Good, a lawyer and author from Pheasant Cree Nation in Saskatchewan, was also a runner-up for the 2020 Writer’s Trust fiction prize for her story that follows five children sent to a remote, church-run residential school and released as teenagers with no skills or support. Halifax writer, filmmaker and artist Ekwuyasi, who was born in Lagos, writes an intergenerational tale about three Nigerian women, which was long-listed for the 2020 Scotiabank Giller Prize.
Joining them is Jael Richardson, the Brampton, Ont.-based executive director of the Festival of Literary Diversity, for Gutter Child, a dystopian tale about a social experiment where a disadvantaged young girl is raised in privilege.
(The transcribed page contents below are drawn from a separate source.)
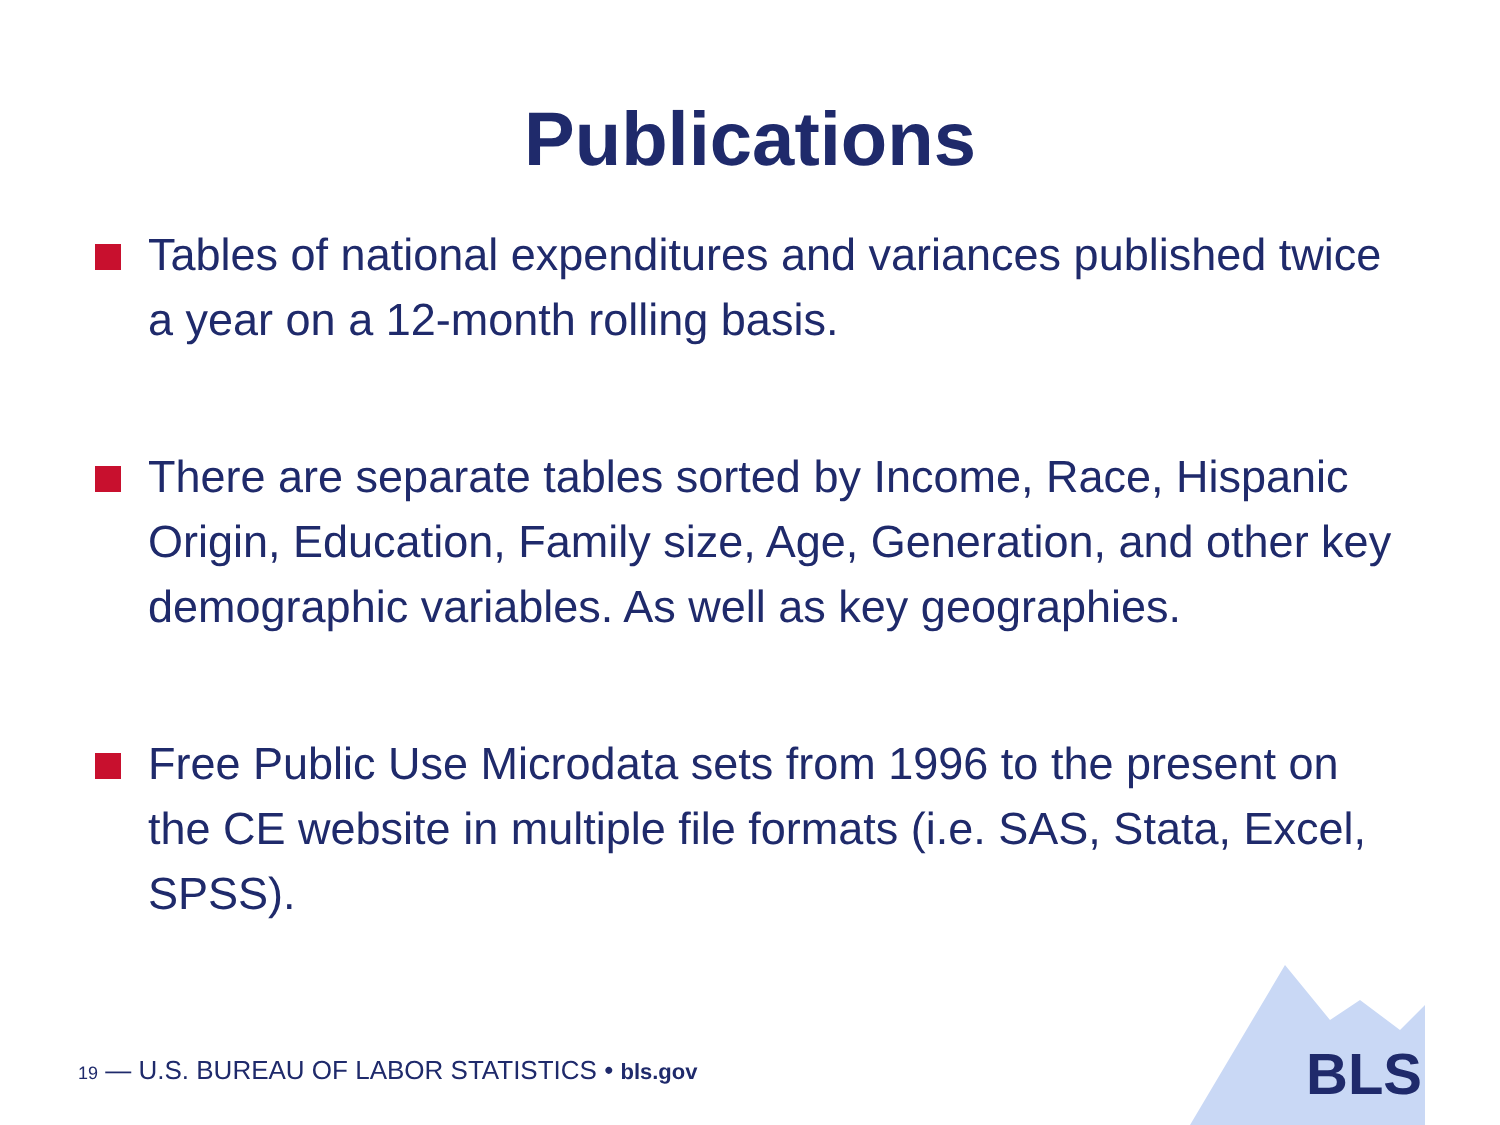Publications
Tables of national expenditures and variances published twice a year on a 12-month rolling basis.
There are separate tables sorted by Income, Race, Hispanic Origin, Education, Family size, Age, Generation, and other key demographic variables. As well as key geographies.
Free Public Use Microdata sets from 1996 to the present on the CE website in multiple file formats (i.e. SAS, Stata, Excel, SPSS).
19 — U.S. BUREAU OF LABOR STATISTICS • bls.gov
BLS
Toronto author Marlowe Granados earned a nomination for Happy Hour, her debut novel set in New York City that captures the exuberance of youth, while Sheung-King of Toronto was nominated for a story about a translator who travels the world with his unnamed lover in You are Eating an Orange. You are Naked.
John Elizabeth Stintzi, a writer and artist born in Bergland, Ont., who lives in Kansas City, Mo., is in the running for Vanishing Monuments, a story about a non-binary photographer who returns home to Winnipeg to see their estranged mother, prompting reflections on the identities and genders they have tried on, kept or discarded.